■ **Description of the task**: Check every line in the records below for the word "elbow" and report how many have it, nothing more.
....................
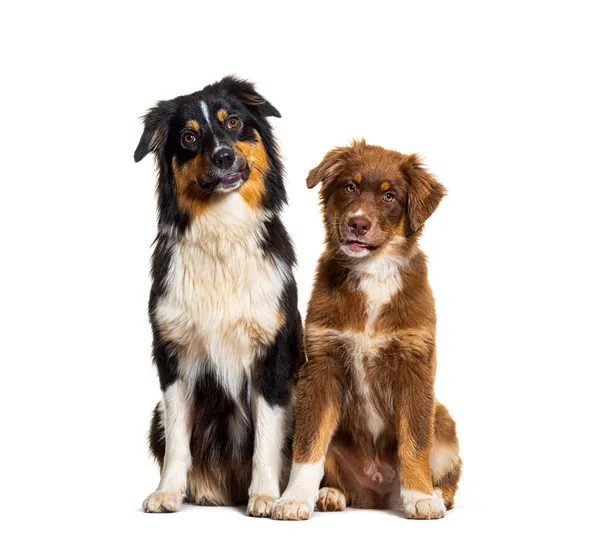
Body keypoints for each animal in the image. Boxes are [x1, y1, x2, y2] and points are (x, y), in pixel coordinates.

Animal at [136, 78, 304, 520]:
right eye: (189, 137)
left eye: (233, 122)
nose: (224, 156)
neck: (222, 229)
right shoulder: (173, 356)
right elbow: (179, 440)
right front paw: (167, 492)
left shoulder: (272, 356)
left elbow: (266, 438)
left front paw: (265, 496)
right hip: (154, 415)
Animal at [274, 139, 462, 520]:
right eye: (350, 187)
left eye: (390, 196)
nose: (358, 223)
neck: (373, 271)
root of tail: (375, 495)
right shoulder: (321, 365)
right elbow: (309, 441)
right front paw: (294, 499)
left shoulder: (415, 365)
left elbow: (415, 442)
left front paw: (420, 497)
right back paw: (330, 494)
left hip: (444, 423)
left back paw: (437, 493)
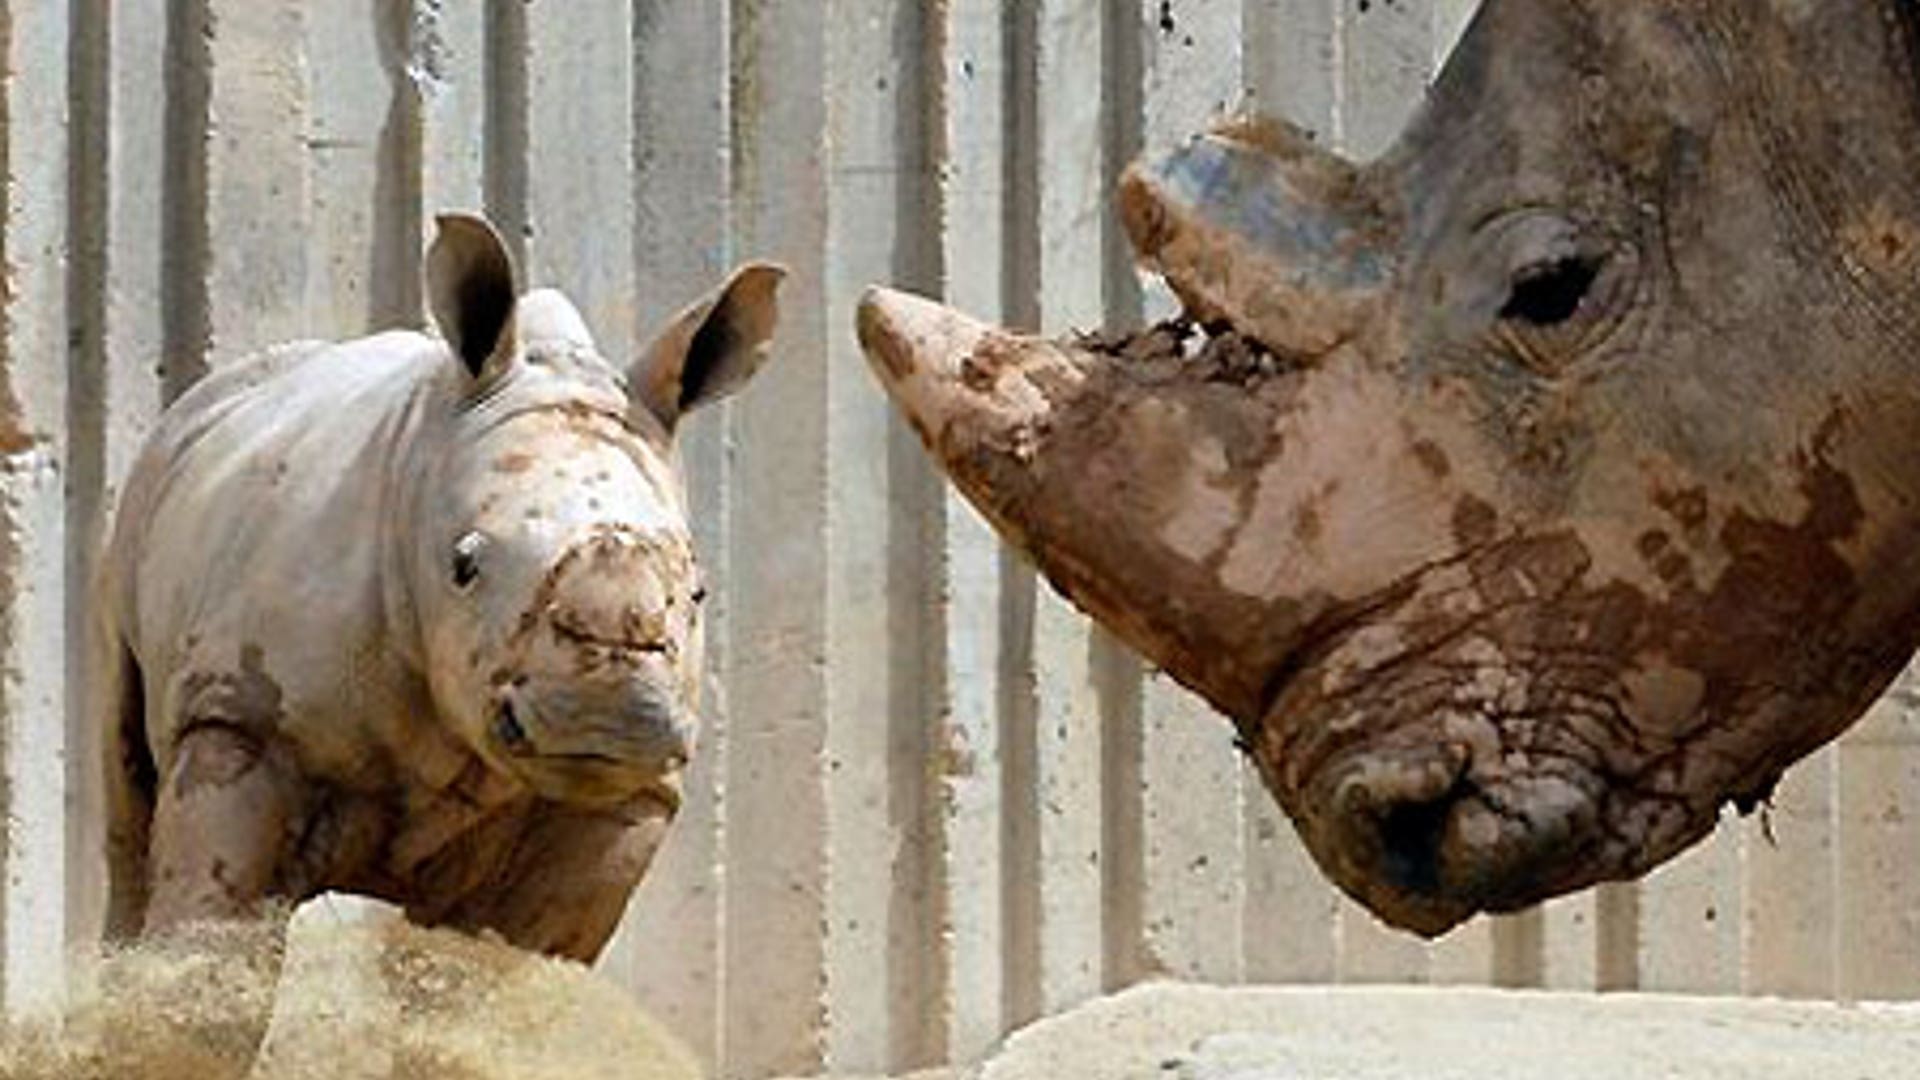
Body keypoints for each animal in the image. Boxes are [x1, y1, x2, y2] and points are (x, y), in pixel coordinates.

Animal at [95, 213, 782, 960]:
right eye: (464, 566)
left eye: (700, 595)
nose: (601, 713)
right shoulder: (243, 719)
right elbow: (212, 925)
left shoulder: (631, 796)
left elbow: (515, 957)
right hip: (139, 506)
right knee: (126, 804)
....................
■ **Answer area**: 6